Friedman, speaking at video press conference Thursday, said DuBoise’s case had “all the ingredients of a wrongful conviction,” including reliance on testimony from a jailhouse informant and a dearth of hard evidence.
“We see this a lot,” Friedman said. “We knew immediately that he was an innocent man.”
DuBoise was sentenced to death and spent three years on Death Row before the sentence was commuted to life imprisonment.
After working to dismantle the case about DuBoise, the Innocence Project brought its findings to the conviction review unit of the Hillsborough County State Attorney’s Office. The conviction review unit, created just two years ago, launched its own investigation and unearthed evidence proving through DNA testing that DuBoise was innocent.

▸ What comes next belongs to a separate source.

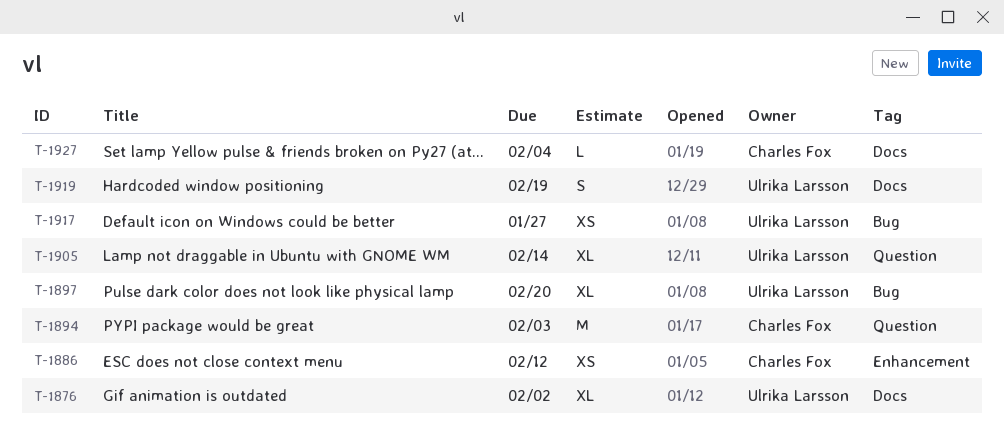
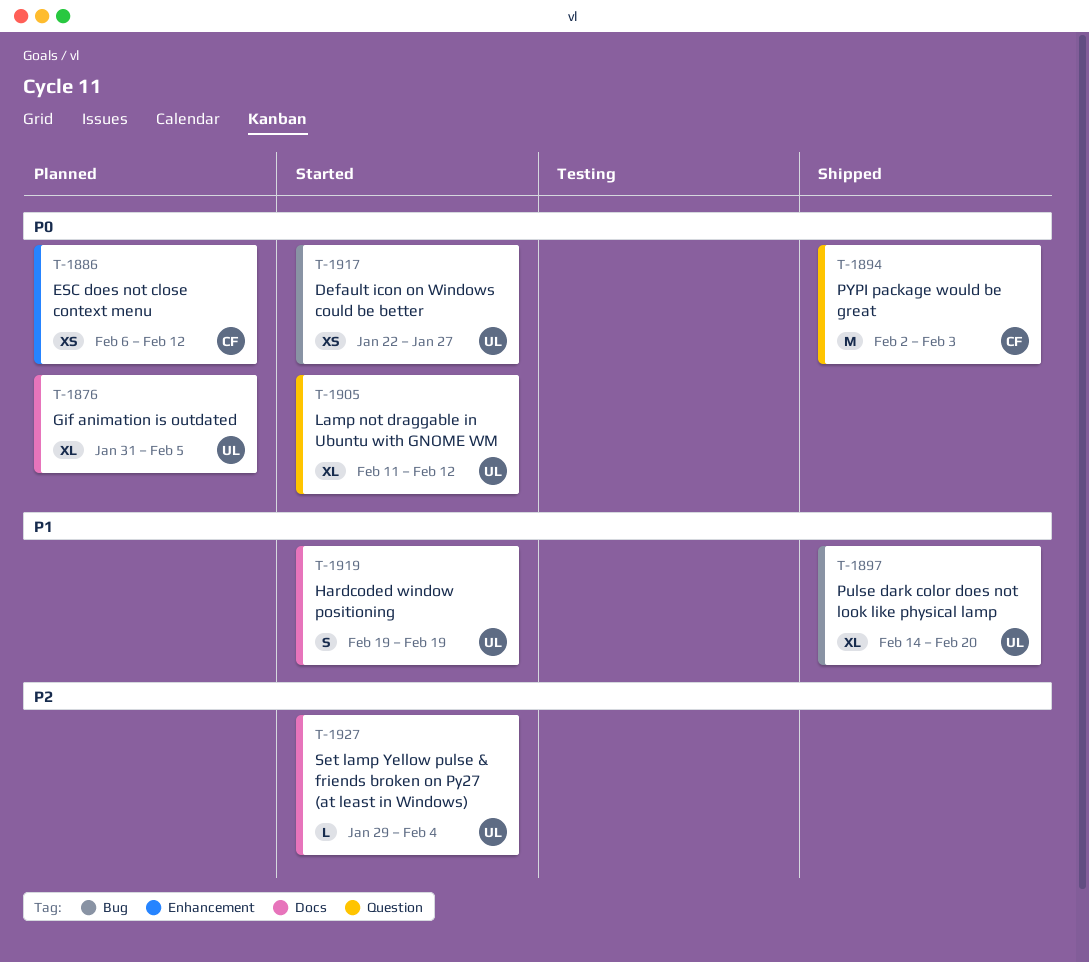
T-1876, due: Feb 2 -> Feb 5
T-1905, due: Feb 14 -> Feb 12
T-1927, owner: Charles Fox -> Ulrika Larsson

Attorney Teresa Hall discovered forgotten tissue samples, found in the local Medical Examiner’s office, that exonerated DuBoise and identified two other men as suspects in the brutal murder of Barbara Grams in 1983.
Hall said Thursday at the press conference that she is proud to be working for a unit dedicated to finding and overturning wrongful convictions from years past.
State Attorney Andrew Warren said the wrongful conviction may have left DuBoise in prison for the rest of his life if not for the commitment of the Innocence Project and his office’s creation of the conviction review unit, among the first in Florida.
“I’m determined that we continue pressing forward with our conviction review unit to identify and fix mistakes, to right those wrongs of the past, and to restore confidence and faith in our criminal justice system,” Warren said in a videocast press conference in Tampa.